Out-of-Distribution Detection and Data Drift Monitoring using Statistical Process Control
Ghada Zamzmi, Kesavan Venkatesh, Brandon Nelson, Smriti Prathapan, Paul H. Yi, Berkman Sahiner, Jana G. Delfino
TL;DR
This work addresses the critical issue of data drift and out-of-distribution inputs in clinical imaging AI by introducing a framework that fuses ML-based OOD detection with Statistical Process Control (SPC) charts. By evaluating feature representations (autoencoder, BCE, and contrastive learning) and distance metrics (Mahalanobis distance and cosine similarity), the authors demonstrate that SPC-based monitoring can both flag individual OOD images and track drift over time, in a modality-agnostic manner. The approach is validated on CT and CXR tasks, showing high detection performance (e.g., CT: up to 0.913 accuracy with contrastive features; CXR: 0.995 accuracy with supervised VGG16) and rapid drift identification via CUSUM, with 3σ effective for per-image detection. These results suggest SPC-based OOD monitoring can be tailored to specific clinical contexts and used to trigger recalibration or retraining, thereby enhancing safety and reliability of medical imaging AI systems.
Abstract
Background: Machine learning (ML) methods often fail with data that deviates from their training distribution. This is a significant concern for ML-enabled devices in clinical settings, where data drift may cause unexpected performance that jeopardizes patient safety.
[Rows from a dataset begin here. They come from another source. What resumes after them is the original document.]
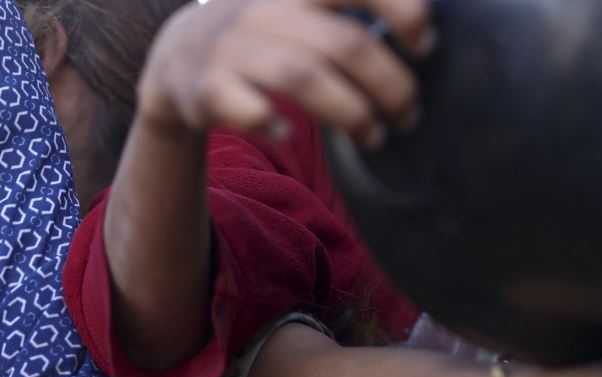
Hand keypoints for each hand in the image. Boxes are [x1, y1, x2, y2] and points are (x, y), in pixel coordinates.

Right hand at [136, 0, 431, 147]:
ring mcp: (232, 48)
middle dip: (390, 85)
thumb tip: (427, 27)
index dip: (402, 9)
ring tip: (374, 138)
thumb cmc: (263, 34)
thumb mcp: (300, 6)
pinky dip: (268, 120)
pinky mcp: (204, 88)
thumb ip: (349, 9)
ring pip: (303, 78)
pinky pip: (243, 105)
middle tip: (409, 116)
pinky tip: (287, 133)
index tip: (426, 44)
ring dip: (350, 113)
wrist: (174, 58)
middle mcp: (265, 9)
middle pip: (345, 43)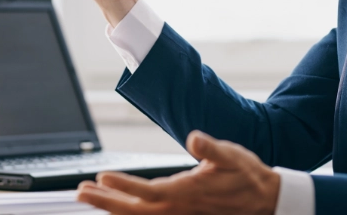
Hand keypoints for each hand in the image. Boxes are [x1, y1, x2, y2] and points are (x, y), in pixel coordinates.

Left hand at [76, 131, 280, 214]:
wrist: (266, 201)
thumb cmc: (247, 176)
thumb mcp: (231, 155)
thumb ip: (211, 148)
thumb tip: (194, 138)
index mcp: (187, 193)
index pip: (146, 192)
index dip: (122, 186)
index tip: (101, 177)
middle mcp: (179, 210)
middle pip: (134, 211)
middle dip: (105, 202)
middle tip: (80, 193)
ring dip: (113, 208)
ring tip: (91, 197)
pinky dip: (131, 214)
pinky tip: (119, 207)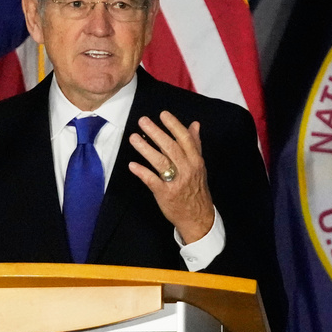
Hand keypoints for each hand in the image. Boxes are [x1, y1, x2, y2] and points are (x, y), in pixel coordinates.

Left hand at [128, 111, 214, 242]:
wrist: (198, 217)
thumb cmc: (196, 188)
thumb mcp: (199, 165)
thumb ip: (195, 144)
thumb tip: (194, 124)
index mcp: (195, 161)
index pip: (185, 139)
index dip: (174, 125)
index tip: (162, 114)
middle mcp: (187, 169)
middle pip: (171, 147)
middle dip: (156, 132)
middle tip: (143, 121)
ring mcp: (176, 182)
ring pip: (160, 162)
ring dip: (145, 148)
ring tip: (133, 137)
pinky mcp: (165, 194)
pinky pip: (153, 181)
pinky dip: (142, 172)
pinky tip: (132, 164)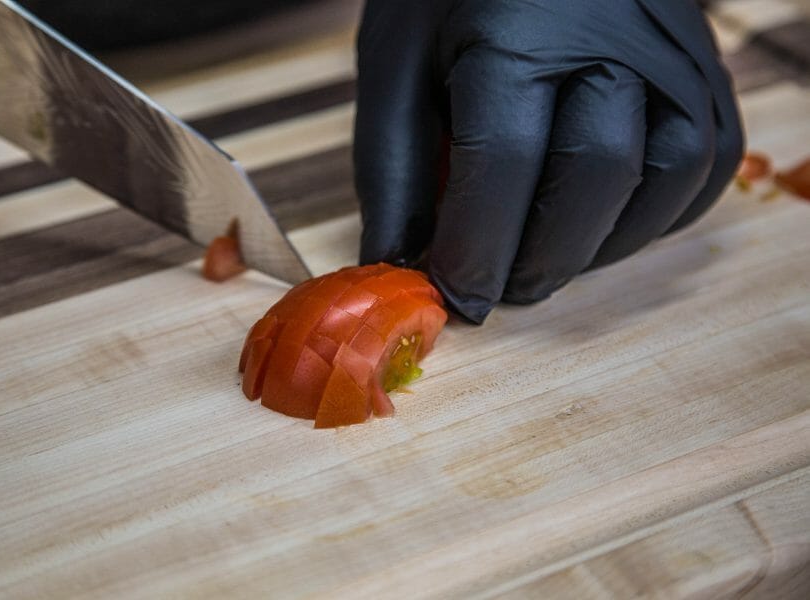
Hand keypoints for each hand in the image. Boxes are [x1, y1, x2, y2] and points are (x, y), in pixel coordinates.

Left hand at [354, 0, 742, 322]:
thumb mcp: (396, 65)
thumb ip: (393, 166)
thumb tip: (397, 263)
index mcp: (518, 30)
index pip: (506, 162)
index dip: (479, 248)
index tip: (456, 298)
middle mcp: (612, 35)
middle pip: (598, 173)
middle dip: (543, 256)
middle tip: (500, 287)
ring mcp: (673, 49)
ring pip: (668, 174)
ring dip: (603, 242)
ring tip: (544, 255)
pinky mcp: (703, 68)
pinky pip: (705, 162)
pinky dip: (655, 214)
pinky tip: (598, 222)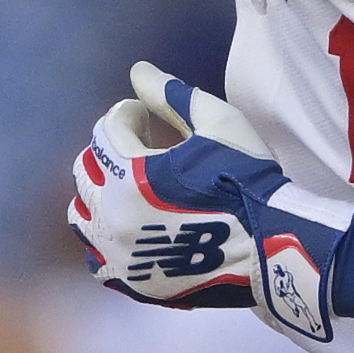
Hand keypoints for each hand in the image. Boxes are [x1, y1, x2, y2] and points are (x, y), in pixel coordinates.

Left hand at [66, 66, 324, 332]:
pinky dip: (105, 241)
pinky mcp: (131, 281)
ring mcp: (118, 253)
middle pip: (86, 170)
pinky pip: (97, 260)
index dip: (127, 115)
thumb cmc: (247, 179)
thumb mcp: (218, 124)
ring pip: (82, 216)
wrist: (271, 246)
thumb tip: (137, 70)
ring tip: (127, 189)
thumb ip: (172, 95)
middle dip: (108, 151)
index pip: (107, 130)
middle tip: (139, 148)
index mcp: (130, 173)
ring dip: (97, 195)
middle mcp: (112, 215)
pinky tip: (130, 229)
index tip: (146, 115)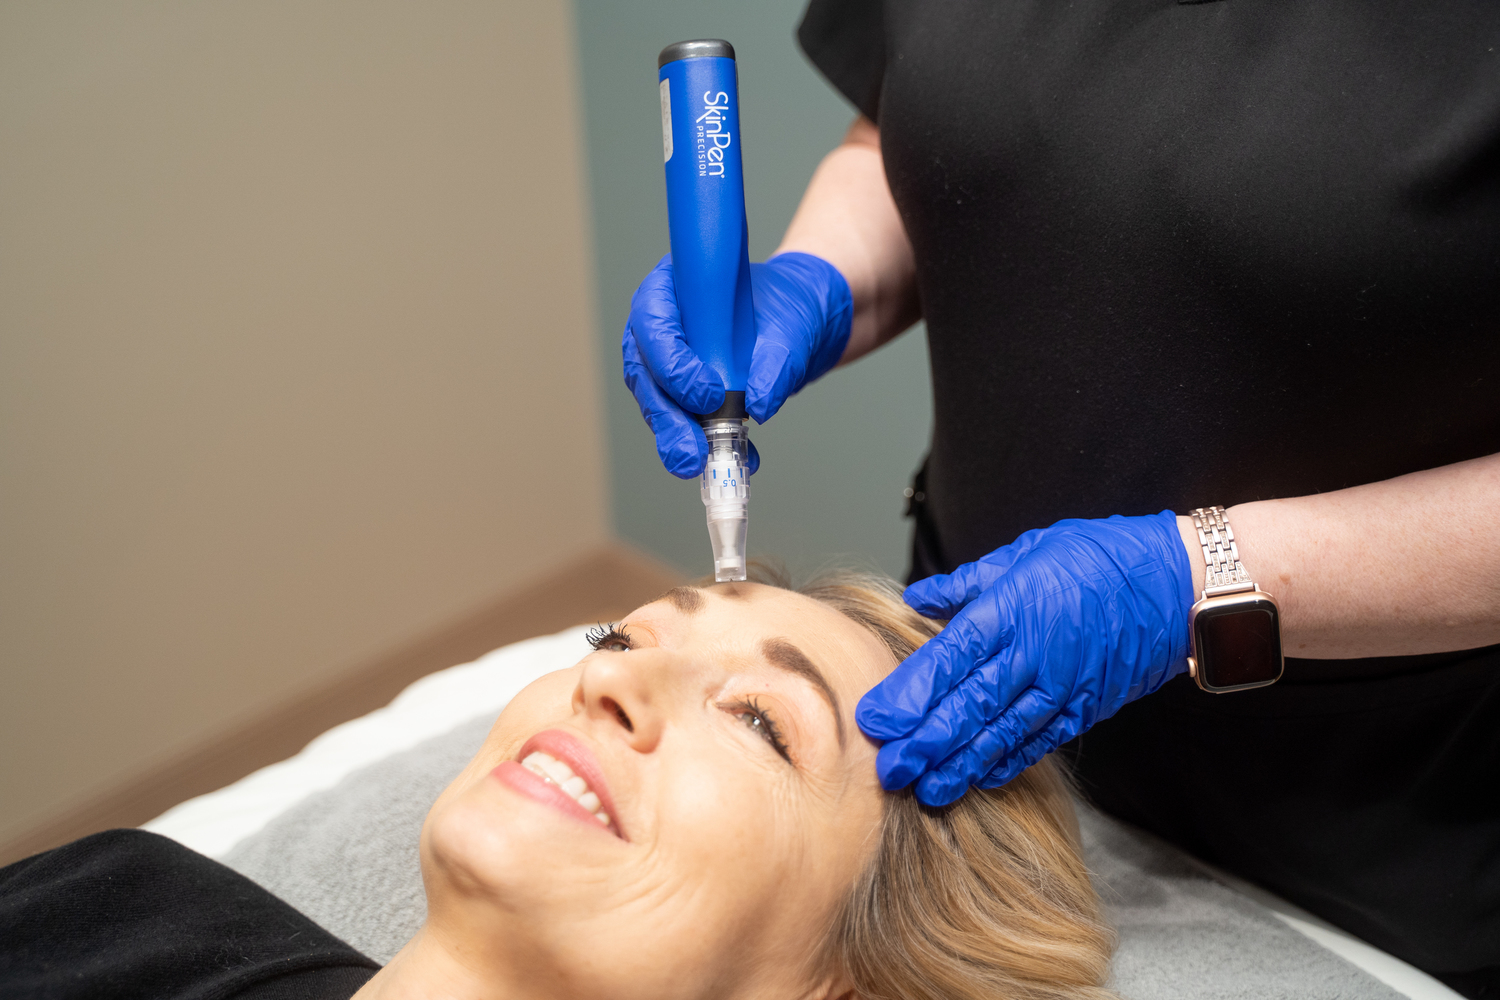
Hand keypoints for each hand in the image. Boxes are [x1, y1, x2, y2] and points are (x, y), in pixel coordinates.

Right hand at [621, 252, 851, 477]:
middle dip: (667, 417)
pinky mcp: (678, 394)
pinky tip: (738, 460)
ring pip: (657, 403)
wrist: (792, 325)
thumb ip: (777, 361)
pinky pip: (683, 421)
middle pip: (645, 373)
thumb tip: (760, 404)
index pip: (652, 322)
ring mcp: (662, 362)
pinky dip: (708, 445)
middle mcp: (657, 326)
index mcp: (671, 289)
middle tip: (691, 451)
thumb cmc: (783, 309)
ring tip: (700, 463)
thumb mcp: (790, 328)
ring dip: (678, 437)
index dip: (672, 362)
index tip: (709, 394)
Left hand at [856, 511, 1193, 805]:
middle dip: (925, 742)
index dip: (910, 692)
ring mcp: (1061, 685)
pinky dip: (1008, 763)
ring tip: (926, 790)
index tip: (875, 719)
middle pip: (968, 705)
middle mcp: (1033, 652)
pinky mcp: (1085, 706)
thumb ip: (969, 583)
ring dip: (960, 765)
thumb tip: (918, 598)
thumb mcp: (1027, 551)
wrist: (1177, 582)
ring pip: (1001, 732)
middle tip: (888, 770)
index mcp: (1011, 608)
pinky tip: (979, 780)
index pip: (949, 657)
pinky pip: (1040, 741)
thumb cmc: (1098, 556)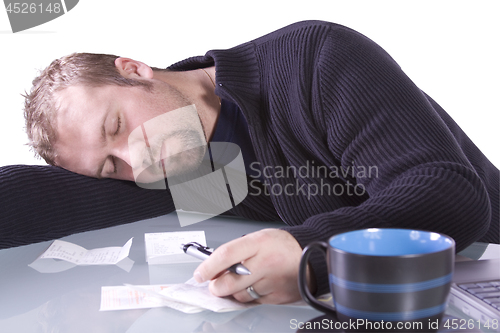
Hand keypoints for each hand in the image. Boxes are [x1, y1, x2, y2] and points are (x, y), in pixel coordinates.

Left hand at [193, 229, 313, 303]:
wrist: (310, 255)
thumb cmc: (281, 245)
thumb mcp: (258, 239)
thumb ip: (237, 251)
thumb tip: (214, 269)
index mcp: (259, 243)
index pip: (226, 255)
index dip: (209, 267)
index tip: (200, 274)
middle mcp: (266, 262)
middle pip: (230, 282)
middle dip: (217, 287)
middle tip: (215, 284)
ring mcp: (273, 281)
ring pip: (241, 295)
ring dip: (235, 292)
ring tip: (244, 280)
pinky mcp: (279, 297)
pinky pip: (254, 302)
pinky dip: (250, 297)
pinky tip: (257, 286)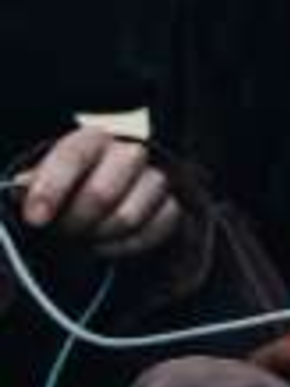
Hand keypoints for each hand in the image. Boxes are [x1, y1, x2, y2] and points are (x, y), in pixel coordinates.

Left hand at [14, 125, 181, 257]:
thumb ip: (31, 184)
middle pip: (102, 193)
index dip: (51, 189)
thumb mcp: (41, 181)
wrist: (101, 199)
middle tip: (62, 232)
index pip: (73, 157)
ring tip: (84, 238)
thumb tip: (20, 188)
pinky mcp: (172, 205)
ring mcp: (155, 179)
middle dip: (76, 221)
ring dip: (100, 236)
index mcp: (92, 140)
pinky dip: (126, 246)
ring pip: (129, 217)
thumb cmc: (66, 189)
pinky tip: (107, 244)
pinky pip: (155, 231)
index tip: (35, 219)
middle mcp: (128, 153)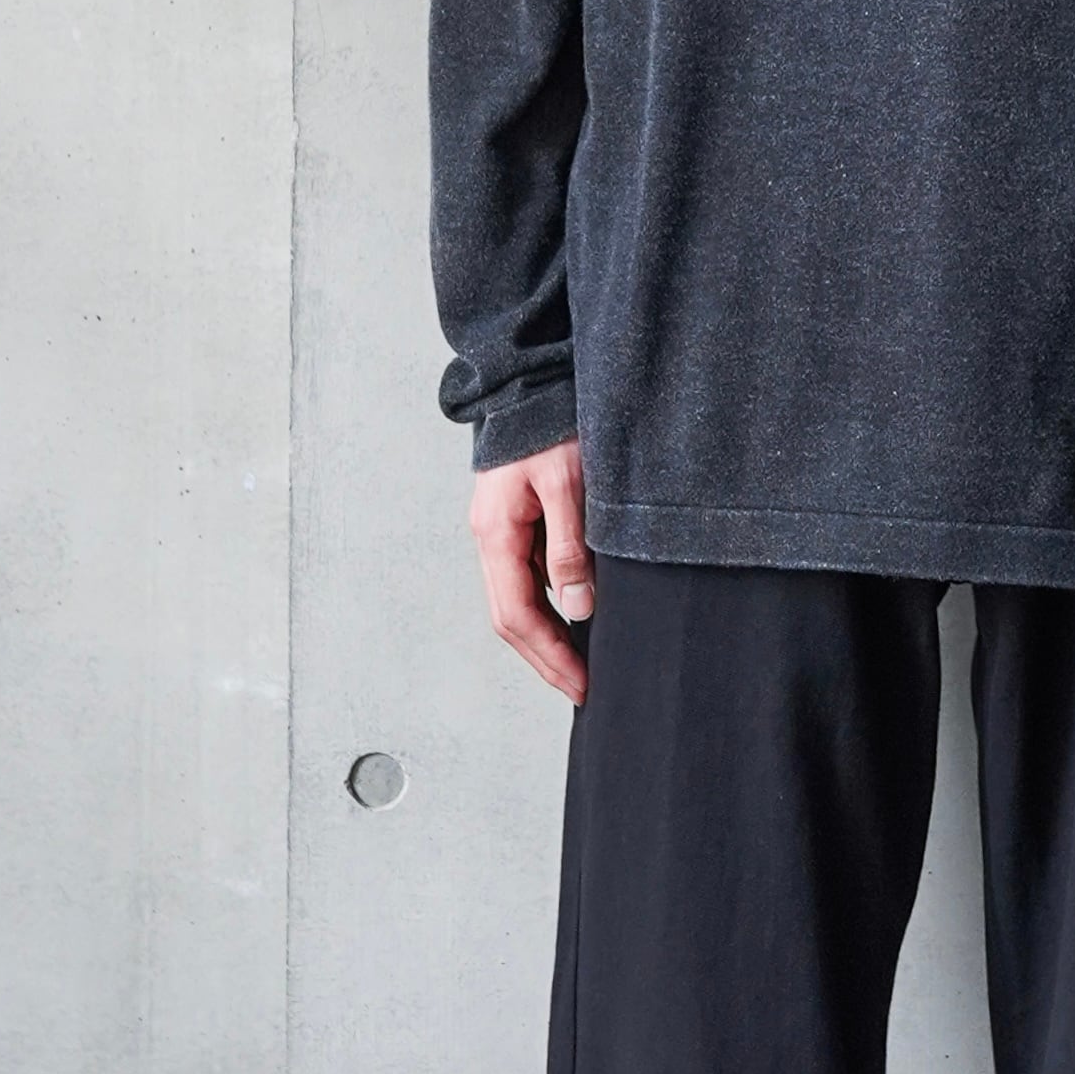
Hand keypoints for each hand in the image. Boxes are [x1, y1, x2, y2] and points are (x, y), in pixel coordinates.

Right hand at [470, 435, 592, 704]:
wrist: (531, 383)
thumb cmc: (550, 425)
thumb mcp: (566, 482)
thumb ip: (570, 544)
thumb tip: (577, 606)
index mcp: (495, 534)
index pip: (517, 615)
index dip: (550, 655)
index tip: (582, 683)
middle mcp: (491, 540)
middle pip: (512, 619)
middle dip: (546, 659)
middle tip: (583, 690)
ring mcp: (503, 534)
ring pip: (519, 602)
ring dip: (547, 639)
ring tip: (582, 667)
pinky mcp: (519, 525)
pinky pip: (530, 580)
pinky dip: (551, 609)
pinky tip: (577, 621)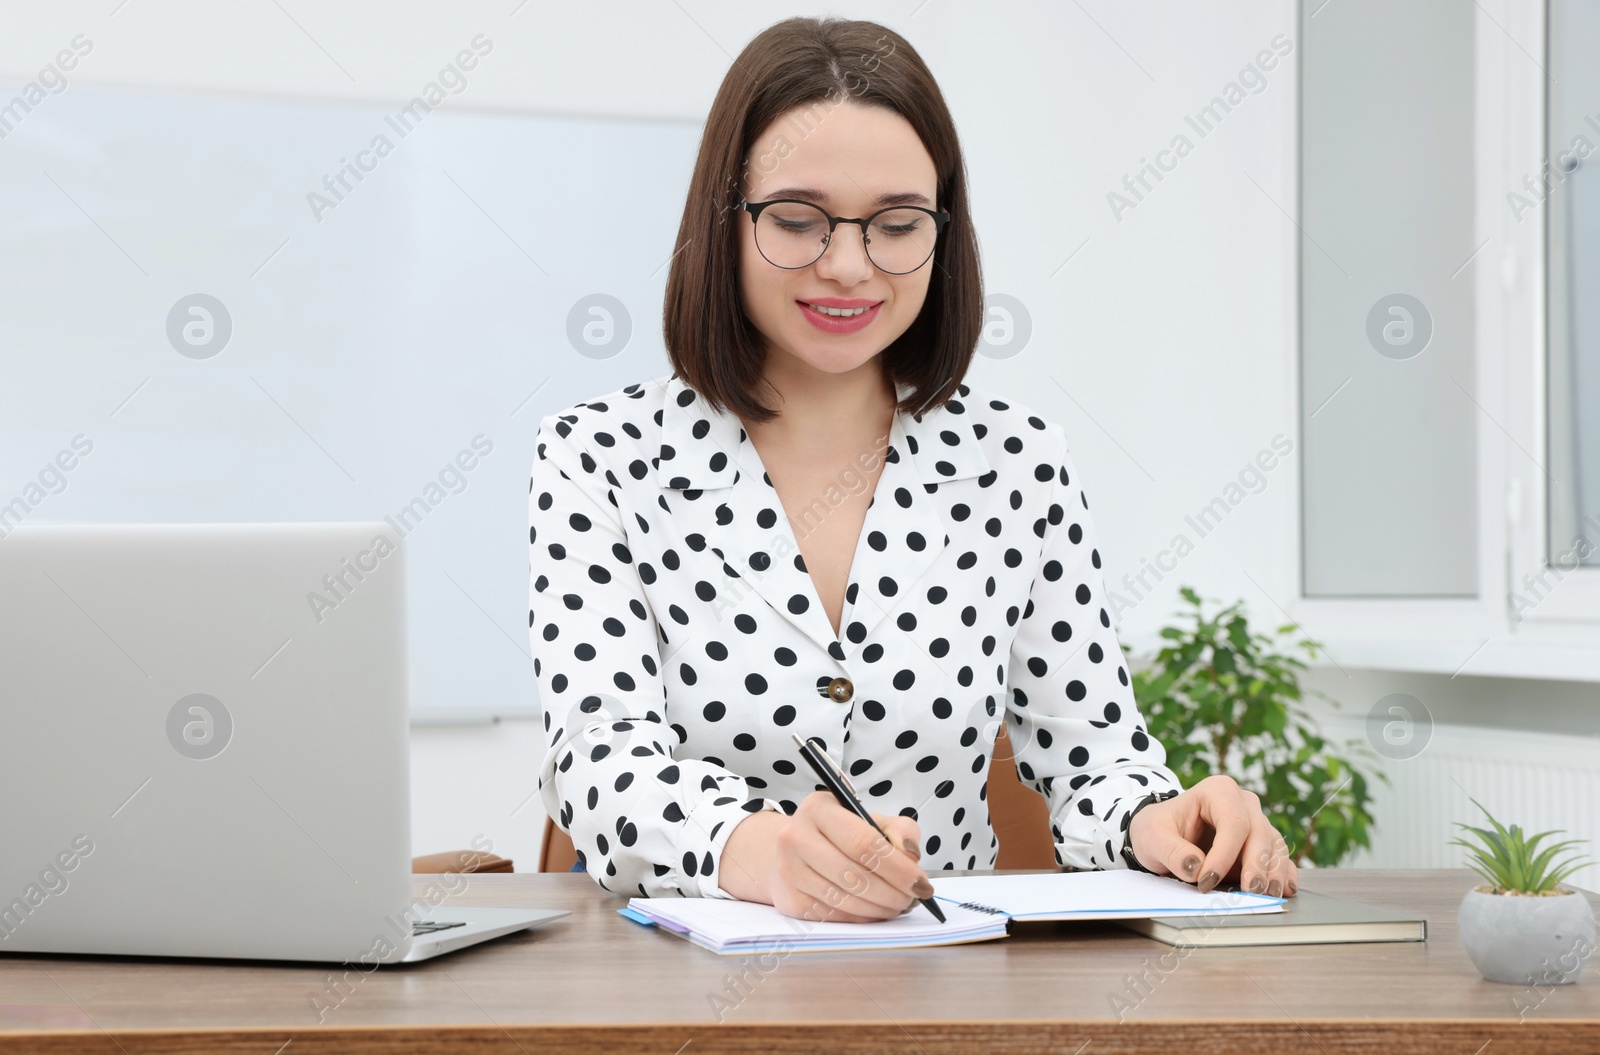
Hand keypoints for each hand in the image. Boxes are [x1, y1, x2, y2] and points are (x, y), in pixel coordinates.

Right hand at [720, 790, 931, 921]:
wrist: (795, 849)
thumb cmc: (840, 833)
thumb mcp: (870, 818)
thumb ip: (900, 830)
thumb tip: (912, 858)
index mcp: (818, 808)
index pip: (863, 842)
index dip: (897, 867)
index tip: (921, 882)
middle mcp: (796, 837)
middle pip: (854, 875)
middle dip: (892, 892)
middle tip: (912, 898)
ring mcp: (789, 870)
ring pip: (845, 900)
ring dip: (879, 908)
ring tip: (897, 905)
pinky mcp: (790, 900)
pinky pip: (834, 916)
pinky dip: (861, 917)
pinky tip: (875, 910)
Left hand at [1126, 775, 1297, 897]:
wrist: (1162, 836)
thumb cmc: (1158, 830)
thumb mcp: (1152, 837)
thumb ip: (1171, 851)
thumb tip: (1195, 868)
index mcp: (1217, 791)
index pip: (1233, 822)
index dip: (1225, 853)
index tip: (1207, 880)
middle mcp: (1243, 803)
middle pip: (1259, 833)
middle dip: (1257, 864)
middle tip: (1250, 891)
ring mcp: (1255, 824)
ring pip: (1274, 846)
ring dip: (1274, 872)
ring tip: (1268, 896)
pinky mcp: (1261, 847)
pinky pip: (1280, 858)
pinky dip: (1283, 875)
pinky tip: (1284, 890)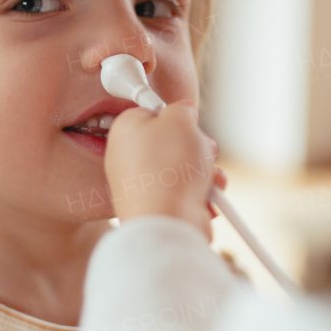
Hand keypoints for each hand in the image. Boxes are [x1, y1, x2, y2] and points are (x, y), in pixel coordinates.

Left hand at [104, 102, 220, 238]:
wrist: (166, 221)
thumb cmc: (169, 168)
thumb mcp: (180, 118)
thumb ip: (181, 109)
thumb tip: (182, 114)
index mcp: (124, 130)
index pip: (152, 112)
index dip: (175, 116)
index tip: (186, 121)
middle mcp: (126, 157)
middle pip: (171, 141)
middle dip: (196, 146)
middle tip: (201, 150)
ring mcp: (139, 185)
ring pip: (182, 168)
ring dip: (204, 171)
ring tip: (206, 177)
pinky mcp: (154, 206)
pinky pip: (183, 192)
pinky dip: (199, 193)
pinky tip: (205, 196)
Method: We propose a ML-enabled Statistical Process Control (SPC) framework for out-of-distribution (OOD) detection and drift monitoring. SPC is advantageous as it visually and statistically highlights deviations from the expected distribution. To demonstrate the utility of the proposed framework for monitoring data drift in radiological images, we investigated different design choices, including methods for extracting feature representations, drift quantification, and SPC parameter selection. Results: We demonstrate the effectiveness of our framework for two tasks: 1) differentiating axial vs. non-axial computed tomography (CT) images and 2) separating chest x-ray (CXR) from other modalities. For both tasks, we achieved high accuracy in detecting OOD inputs, with 0.913 in CT and 0.995 in CXR, and sensitivity of 0.980 in CT and 0.984 in CXR. Our framework was also adept at monitoring data streams and identifying the time a drift occurred. In a simulation with 100 daily CXR cases, we detected a drift in OOD input percentage from 0-1% to 3-5% within two days, maintaining a low false-positive rate. Through additional experimental results, we demonstrate the framework's data-agnostic nature and independence from the underlying model's structure. Conclusion: We propose a framework for OOD detection and drift monitoring that is agnostic to data, modality, and model. The framework is customizable and can be adapted for specific applications.